# Presuppositionalism in Shrek 2!



## RamistThomist (Aug 23, 2005)

In defending the faith presuppositonalists point out that there are no brute facts!. To be meaningful a fact must be interpreted within the context of a worldview. Brute facts are mute facts. 

Similarly, in destroying a non-Christian worldview the apologete will have more effeciency in attacking the heart of the heathen's worldview. Sure, one can show him that this or that fact about evolution or gay-marriage is inaccurate, but if the unbeliever is consistent he will have a ready explanation for each of the attacks (so much for reason being neutral).

Therefore, to be successful, the apologete must destroy the heart and soul of the unbeliever's worldview. In taking down a spiderweb you do not merely snip a few strands on the outside; rather, one must shatter the very heart of the web, thus making all the facts (if I may wax innovative for the moment) destroy each other (think of an imploding building).

Here is an example of this in the movie Shrek 2:

Fiona:"Shouldn't you be getting home to dragon?"
Donkey:"Oh... yeah that. I don't know... she's been all moody and stuff lately... so I thought I'd move back in with you guys!"
Fiona:"Well you know we're always happy to see you Donkey."
Shrek:"But Fiona and I are married now. We need a little time... you know... to be together.... just with each other.... alone."
Donkey:"Say no more! Say no more! You don't have to worry about a thing! I will always be here to make sure nobody bothers you!"
Shrek:"Donkey!"
Donkey:"Yes roommie?"
Shrek:"Your bothering me!" 
Doneky: "Oh, I see. Well, me and Pinnochio was going to catch a tournament later on."

_exit stage_

At first Shrek did not attack the very heart of Donkey's presuppostions, thus rendering most of his attack fruitless.

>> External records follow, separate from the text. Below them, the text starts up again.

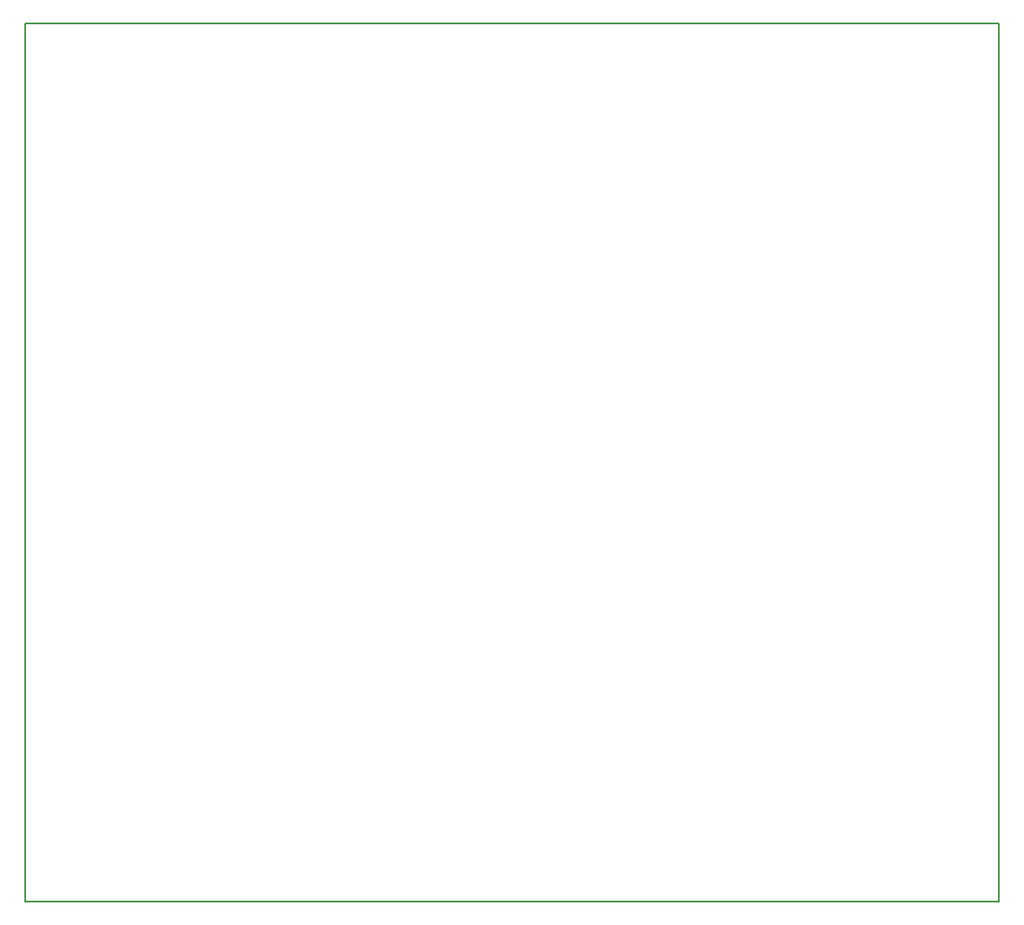
<source format=gm1>
G04*
G04 #@! TF.GenerationSoftware,Altium Limited,Altium Designer,19.0.10 (269)*
G04*
G04 Layer_Color=16711935*
%FSLAX25Y25*%
%MOIN*%
G70*
G01*
G75*
%ADD14C,0.00787*%
D14*
Y337598D01*
Y0D02*
X374016D01*
Y337598D01*
X0D02*
X374016D01*
M02*

</source>
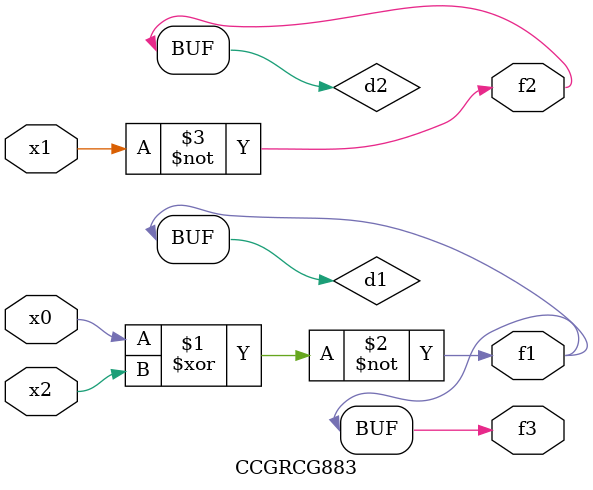
<source format=v>
module CCGRCG883(
	input x0, x1, x2,
	output f1, f2, f3
);

	wire d1, d2, d3;

	xnor (d1, x0, x2);
	nand (d2, x1);
	nor (d3, x1, x2);
	assign f1 = d1;
	assign f2 = d2;
	assign f3 = d1;
endmodule

</source>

PS: This is not to suggest that Donkey was a vicious secularist or that Shrek was a Reformed Apologist!


----------



## sola_gratia (Aug 23, 2005)

That's great.


----------



## Poimen (Aug 24, 2005)

I have not seen Shrek 2, only Shrek 1. Judging by your comments I should rightly expect the second installment to be more TAG than rag.


----------



## Anton Bruckner (Aug 31, 2005)

> _Originally posted by Draught Horse_
> 
> 
> Here is an example of this in the movie Shrek 2:
> ...


I wonder if my 4 year old cousin picked that up


----------